Uma boa dose de “Oxigênio” – Márcio Cabral Silva
Uma boa dose de “Oxigênio”
Márcio Cabral Silva*
A palavra é o maior trunfo da peça teatral “Oxigênio”, dirigida por Marcio Abreu, conta a história de Sacha, camponês russo, casado, que se apaixona perdidamente por Sacha, jovem urbana, com mesmo nome, culminando no assassinato a pazadas da mulher do camponês, pelo próprio. O texto é de autoria de Ivan Viripaev, já descoberto na Europa e reverenciado como um grande dramaturgo russo.
Na peça “Oxigênio” vemos fortemente a influencia de Eugéne Ionesco e seu “Teatro Insólito”, não apenas no texto, com a repetição dos nomes e repetição de trechos do próprio texto em si, além da verborragia da palavra em situações aparentemente banais, que transbordam a insignificância da existência do homem, como também na direção.

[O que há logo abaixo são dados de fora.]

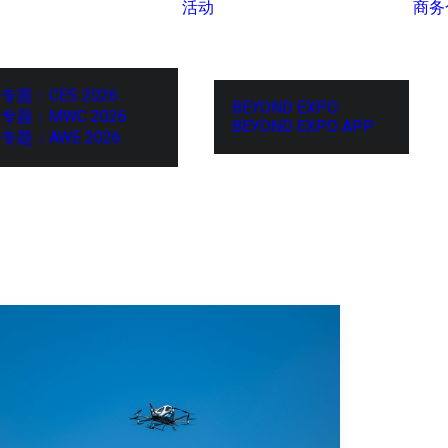
活动
商务
专题：CES 2026
BEYOND EXPO
专题：MWC 2026
BEYOND EXPO APP
专题：AWE 2026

Ionesco propõe que: “para um texto burlesco, uma interpretação dramática; para um texto dramático, uma interpretação burlesca”, o que fica evidente na encenação, explicita na cena em que os atores desfilam numa passarela, aparentemente incompreensível, sem se tornar completamente absurdo.
A peça é composta de pequenos atos, que são chamados de movimentos, fazendo alusão aos dez mandamentos cristãos, o que reforça o pensamento do autor, sua história, seu universo, enfim a tirania da autoria:
“…a explicação da obra é sempre buscada do lado de quem a produziu, como se, através da alegoria mais ou menos transparente da ficção, fosse sempre afinal a voz de uma só pessoa, o autor, a revelar a sua “confidencia”.”(BARTHES, 2004,p. 58).

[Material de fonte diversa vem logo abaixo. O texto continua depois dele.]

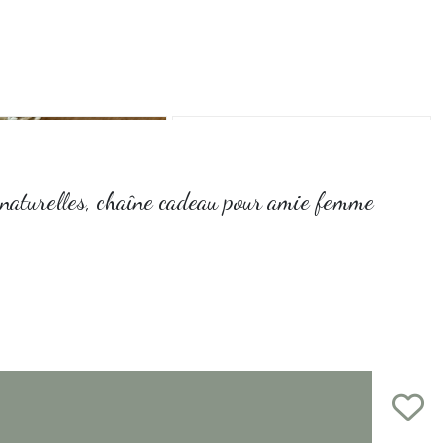
 naturelles, chaîne cadeau pour amie femme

A contemporaneidade se dá com as musicas de cadência marcada e tom forte, o rock aparece não só na trilha, mas também nas falas dos atores, desde o inicio, o tom das falas começa bem alto, e é muito bem conduzido até o final, sem deixar que esmoreça durante as quase duas horas de apresentação. O posicionamento e gestual dos atores são limpos e muito bem dirigidos, tornando os signos fáceis de serem absorvidos pelo publico.
Em certo momento a trama principal é solucionada, e se entrelaça com a dos atores, como propõe Brecht há um distanciamento das personagens, e é proposto um questionamento politico e intelectual ao próprio publico, o que é essencial pra você? O que é oxigênio pra você?
A iluminação é muito bem colocada, e seus recursos bem aproveitados, num cenário simples, com referencia ao metateatro, é um palco dentro de outro, e também há a quebra do palco italiano ao colocar os atores junto à plateia em certos momentos. A grande surpresa é o recurso cenográfico da última cena, ao subir a rampa do pequeno palco, vemos o campo russo e a plantação de absintos, neste ponto tudo passa a fazer sentido, todos os movimentos se juntam e perdemos a noção de quem era ator e personagem, estabelecendo uma nova linguagem, com o publico refletido no palco.
A peça “Oxigênio” é uma boa dose de oxigênio pra quem gosta de teatro, dramático ou pós-dramático, onde o ator e a palavra são o “mot” principal, agrada aos olhos pela plasticidade, os ouvidos pela palavra, de maneira simples conduz o publico aos questionamentos e ao mesmo tempo conta sua história, diz ao que veio, e enobrece a figura do autor e do texto, cumpri seu papel com maestria.
* Aluno do curso de artes cênicas da UFSC.